Episode 1 — 5.2 million viewers and a 2.0 demo rating (down 30 percent from last year’s premiere)
Episode 2 — 4.5 million and a 1.6 demo rating
Episode 3 — 7.4 million viewers and a 2.8 demo rating (The Cory Monteith tribute brings Glee’s highest ratings since 2011.)
Episode 4 — 4 million viewers and a 1.5 demo rating (tied for the show’s lowest ratings ever)
Episode 5 — 4.5 million viewers and a 1.5 demo rating
Episode 6 — 4.4 million viewers and a 1.6 demo rating
Episode 7 — 2.8 million viewers and a 0.9 demo rating (the show’s lowest ratings of all time)
Episode 8 — 3.2 million viewers and a 1.2 demo rating (lowest ever for a non-holiday)
An average of 4 million viewers isn’t great for Glee, but it’s still fairly decent in the world of TV. However, the drop to 2 to 3 million in recent weeks is troubling. As of now, Fox still plans to have Glee continue through the end of Season 6 in spring 2015. But if ratings continue to stay in the low 3 millions, who knows what the future may hold for the show?
How the Show Is Different
On October 10, Glee paid tribute to both Cory and Finn with Season 5, Episode 3: “The Quarterback,” an extremely emotional and by most accounts very well done, memorial episode.

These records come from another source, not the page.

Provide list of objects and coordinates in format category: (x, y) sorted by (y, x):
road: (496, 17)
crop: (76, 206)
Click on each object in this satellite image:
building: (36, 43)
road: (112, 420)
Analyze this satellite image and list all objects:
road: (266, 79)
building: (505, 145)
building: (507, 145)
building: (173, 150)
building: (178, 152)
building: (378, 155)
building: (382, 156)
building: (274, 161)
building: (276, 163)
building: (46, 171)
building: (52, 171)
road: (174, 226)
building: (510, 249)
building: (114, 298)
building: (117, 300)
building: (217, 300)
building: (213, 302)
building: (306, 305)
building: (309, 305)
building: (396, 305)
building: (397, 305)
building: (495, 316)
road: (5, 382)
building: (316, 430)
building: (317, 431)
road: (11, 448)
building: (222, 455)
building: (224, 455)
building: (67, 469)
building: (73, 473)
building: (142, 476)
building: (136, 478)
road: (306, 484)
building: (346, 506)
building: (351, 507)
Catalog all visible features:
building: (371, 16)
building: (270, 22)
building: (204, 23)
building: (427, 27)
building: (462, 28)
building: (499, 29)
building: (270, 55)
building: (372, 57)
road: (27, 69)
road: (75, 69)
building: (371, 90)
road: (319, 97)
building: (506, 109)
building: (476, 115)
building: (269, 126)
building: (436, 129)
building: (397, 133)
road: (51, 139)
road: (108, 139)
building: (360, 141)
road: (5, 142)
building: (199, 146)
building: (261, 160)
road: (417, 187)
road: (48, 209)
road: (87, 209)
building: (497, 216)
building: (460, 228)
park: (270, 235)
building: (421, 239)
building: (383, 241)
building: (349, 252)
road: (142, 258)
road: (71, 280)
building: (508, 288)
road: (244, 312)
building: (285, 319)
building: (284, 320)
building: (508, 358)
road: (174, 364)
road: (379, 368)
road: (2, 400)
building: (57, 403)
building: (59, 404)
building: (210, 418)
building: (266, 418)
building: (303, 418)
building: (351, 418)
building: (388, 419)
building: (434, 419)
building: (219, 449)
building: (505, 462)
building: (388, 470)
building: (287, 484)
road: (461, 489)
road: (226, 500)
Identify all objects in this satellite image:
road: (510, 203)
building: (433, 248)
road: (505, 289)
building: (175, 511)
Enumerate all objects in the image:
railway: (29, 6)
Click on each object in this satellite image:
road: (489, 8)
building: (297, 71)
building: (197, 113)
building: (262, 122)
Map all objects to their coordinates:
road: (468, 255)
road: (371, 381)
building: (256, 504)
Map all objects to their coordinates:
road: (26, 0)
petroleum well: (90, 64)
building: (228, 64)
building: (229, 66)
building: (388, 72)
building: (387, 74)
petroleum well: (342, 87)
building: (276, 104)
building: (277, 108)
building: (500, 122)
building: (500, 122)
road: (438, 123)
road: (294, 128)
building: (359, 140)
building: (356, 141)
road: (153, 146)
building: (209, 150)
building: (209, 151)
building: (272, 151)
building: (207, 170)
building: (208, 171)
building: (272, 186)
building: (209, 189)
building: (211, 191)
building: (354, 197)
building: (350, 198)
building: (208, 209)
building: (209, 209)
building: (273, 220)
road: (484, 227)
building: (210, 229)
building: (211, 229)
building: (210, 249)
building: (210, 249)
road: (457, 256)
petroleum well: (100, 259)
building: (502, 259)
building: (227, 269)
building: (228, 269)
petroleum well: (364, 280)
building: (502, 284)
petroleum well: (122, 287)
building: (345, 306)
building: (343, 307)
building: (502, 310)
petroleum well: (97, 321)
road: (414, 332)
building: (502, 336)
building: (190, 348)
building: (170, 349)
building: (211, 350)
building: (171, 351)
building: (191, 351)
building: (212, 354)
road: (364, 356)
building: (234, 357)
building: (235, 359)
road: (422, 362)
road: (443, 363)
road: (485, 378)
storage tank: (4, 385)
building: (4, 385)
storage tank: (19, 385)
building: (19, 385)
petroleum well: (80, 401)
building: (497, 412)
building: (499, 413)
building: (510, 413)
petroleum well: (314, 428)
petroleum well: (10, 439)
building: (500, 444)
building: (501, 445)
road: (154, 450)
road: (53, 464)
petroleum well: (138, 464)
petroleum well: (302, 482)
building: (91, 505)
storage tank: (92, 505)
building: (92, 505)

Instead of sensationalizing the actor’s death or trying to awkwardly turn the episode into an anti-drugs PSA, Glee paid tribute to a beloved brother with a simple, emotion-filled hour.
No mention was made of how Finn passed. The focus was on remembering his life and his impact. When each character cried, we knew the actors were shedding real tears for Cory. The episode was raw and real, a fitting way to say goodbye to such a beloved friend.
Glee has aired five episodes since the Cory tribute, and while the show isn’t dwelling on Finn’s death, the quarterback hasn’t been forgotten. Rachel wore a “Finn” necklace for a bit. Much like Lea, she got a tattoo to remember her lost love. She, Kurt, and their mutual friends are grieving for Finn, but they aren’t letting grief consume their lives completely.
The show, as a whole, isn’t starkly different. Fan reaction to the series has been positive overall, though it’s worth noting that the Thanksgiving episode and the Christmas special, the two most recent installments, were both received poorly (both in ratings and in online reactions).
To be successful post-Cory, Glee faces an uphill battle, but it’s not down for the count just yet. Glee returns from hiatus on February 25 and a much-hyped 100th episode spectacular will follow soon after with many beloved characters set to return. We see hope in the future, but the harsh reality still exists: Glee has lost much of its sparkle now that Cory is gone.